Ahogó una exclamación cuando el daiyoukai miró en su dirección, clavándole su par de lingotes. Estaban lejos, pero no lo suficiente como para que ellas no pudieran apreciarlo en toda su gloria ni para que él no pudiese oírlas. Sango explotó en otra risotada y Kagome se sonrojó tanto y con tanta fuerza que pensó que sufriría combustión espontánea. Calor sentía, eso seguro; le palpitaban ciertos sectores del cuerpo que ya no se animaría a exponer en voz alta y su respiración agitada hablaba del triatlón de sus pulmones.

—Oh, Sango —exhaló, sin poder apartar su mirada de él.

—Está mirando hacia aquí —espetó en un mal disimulado susurro, mirándole el perfil a su amiga—. ¡Kagome!

—¿Sí? —y se volvió, embobada y sonrosada— No sé qué me pasó —y fingió recuperar la compostura—, ya estoy bien.

Por la periferia de su visión Sango vio movimiento y supo que Sesshomaru caminaba hacia ellas. Por el pánico en la mirada de su amiga, supo que también lo había advertido.

—¿Qué hacemos? —dijo entre dientes.

—Actúa natural.

—¿Qué? —Sango lo creyó un pésimo plan.

—Actúa natural —y la vio hacer un ridículo gesto—. Aquí no ha pasado nada.

Ambas se perdieron la estampa de ego alimentado de Sesshomaru que, casualmente, pasó junto a ellas sin siquiera dedicarles una pequeñísima atención. Las mujeres se miraban a la cara, buscando distraerse la una con la otra, esperando que la tormenta pasase; estaban ridículamente sonrojadas y sus labios pretendía ocultar las pícaras sonrisas. Sango estaba luchando por no morir de risa definitivamente mientras Kagome la callaba continuamente, de otro modo Sesshomaru creería que estaban así por él…

El daiyoukai pasó y ambas liberaron todo el aire de los pulmones.

Segundos después, entre ellas apareció el rostro más espectacular que cualquiera hubiese visto en sus vidas y susurró:

—Aplacaré cualquier cosa que haya alborotado —y sin más, se marchó.

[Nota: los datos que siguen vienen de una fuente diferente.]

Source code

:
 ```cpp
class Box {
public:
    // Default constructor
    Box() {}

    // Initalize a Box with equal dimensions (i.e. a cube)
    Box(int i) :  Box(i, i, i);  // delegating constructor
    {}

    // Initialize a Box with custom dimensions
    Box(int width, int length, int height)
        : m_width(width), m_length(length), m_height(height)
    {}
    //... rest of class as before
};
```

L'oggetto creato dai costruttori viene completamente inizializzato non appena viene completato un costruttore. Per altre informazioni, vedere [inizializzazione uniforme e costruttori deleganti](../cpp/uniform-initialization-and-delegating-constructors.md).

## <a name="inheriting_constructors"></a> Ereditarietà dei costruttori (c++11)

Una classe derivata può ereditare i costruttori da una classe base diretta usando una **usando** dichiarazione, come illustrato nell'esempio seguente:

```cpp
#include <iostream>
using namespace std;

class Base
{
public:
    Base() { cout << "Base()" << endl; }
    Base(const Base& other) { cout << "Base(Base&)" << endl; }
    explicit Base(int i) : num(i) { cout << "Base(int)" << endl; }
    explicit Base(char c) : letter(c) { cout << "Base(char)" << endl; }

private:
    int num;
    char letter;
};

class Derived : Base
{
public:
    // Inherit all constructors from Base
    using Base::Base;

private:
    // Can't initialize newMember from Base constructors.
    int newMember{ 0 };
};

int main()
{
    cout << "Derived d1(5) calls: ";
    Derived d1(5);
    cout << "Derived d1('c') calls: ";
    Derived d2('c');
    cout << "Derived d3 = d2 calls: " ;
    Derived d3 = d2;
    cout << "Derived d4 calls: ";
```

Las amigas se miraron con expresiones indescriptibles en el rostro.

—¡Su voz! —murmuró Kagome, llevándose las manos al rostro.

—¡Oh, nunca debimos tener esta conversación! —se lamentó falsamente.

—¿Qué dices? —le espetó— ¿Escuchaste lo que nos dijo?

—¡Sí! —exclamó emocionada.

—Oh, Sango, siento tanta curiosidad…

—¡No digas más!

Desde su escondite entre los árboles, el daiyoukai sonrió, sintiéndose inéditamente vanidoso y con motivos de sobra.